YOUR OBJECTIVE —
Gather every line below where "клиента" appears.

● ● ● ● ● ● ●

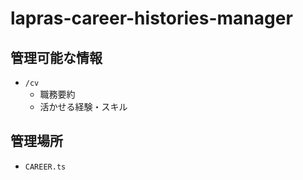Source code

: # lapras-career-histories-manager
## 管理可能な情報
* `/cv`
  * 職務要約
  * 活かせる経験・スキル

## 管理場所
* `CAREER.ts`
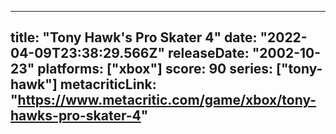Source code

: 
---
title: "Tony Hawk's Pro Skater 4"
date: "2022-04-09T23:38:29.566Z"
releaseDate: "2002-10-23"
platforms: ["xbox"]
score: 90
series: ["tony-hawk"]
metacriticLink: "https://www.metacritic.com/game/xbox/tony-hawks-pro-skater-4"
---
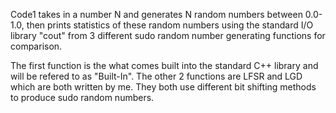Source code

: Code1 takes in a number N and generates N random numbers between 0.0-1.0, then prints statistics of these random numbers using the standard I/O library "cout" from 3 different sudo random number generating functions for comparison.

The first function is the what comes built into the standard C++ library and will be refered to as "Built-In". The other 2 functions are LFSR and LGD which are both written by me. They both use different bit shifting methods to produce sudo random numbers.
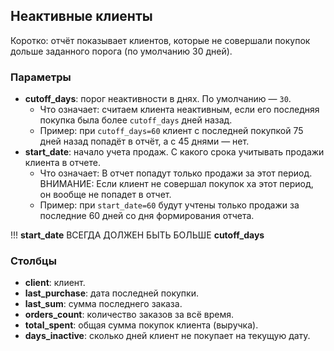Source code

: ## Неактивные клиенты

Коротко: отчёт показывает клиентов, которые не совершали покупок дольше заданного порога (по умолчанию 30 дней).

### Параметры
- **cutoff_days**: порог неактивности в днях. По умолчанию — `30`.
  - Что означает: считаем клиента неактивным, если его последняя покупка была более `cutoff_days` дней назад.
  - Пример: при `cutoff_days=60` клиент с последней покупкой 75 дней назад попадёт в отчёт, а с 45 днями — нет.
- **start_date**: начало учета продаж. С какого срока учитывать продажи клиента в отчете.
  - Что означает: В отчет попадут только продажи за этот период. ВНИМАНИЕ: Если клиент не совершал покупок ха этот период, он вообще не попадет в отчет.
  - Пример: при `start_date=60` будут учтены только продажи за последние 60 дней со дня формирования отчета.

!!! **start_date** ВСЕГДА ДОЛЖЕН БЫТЬ БОЛЬШЕ **cutoff_days**

### Столбцы
- **client**: клиент.
- **last_purchase**: дата последней покупки.
- **last_sum**: сумма последнего заказа.
- **orders_count**: количество заказов за всё время.
- **total_spent**: общая сумма покупок клиента (выручка).
- **days_inactive**: сколько дней клиент не покупает на текущую дату.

● ● ● ● ● ● ●

TASK RESPONSE —
  - Что означает: считаем клиента неактивным, если его последняя покупка была более `cutoff_days` дней назад.
- **start_date**: начало учета продаж. С какого срока учитывать продажи клиента в отчете.
- **total_spent**: общая сумма покупок клиента (выручка).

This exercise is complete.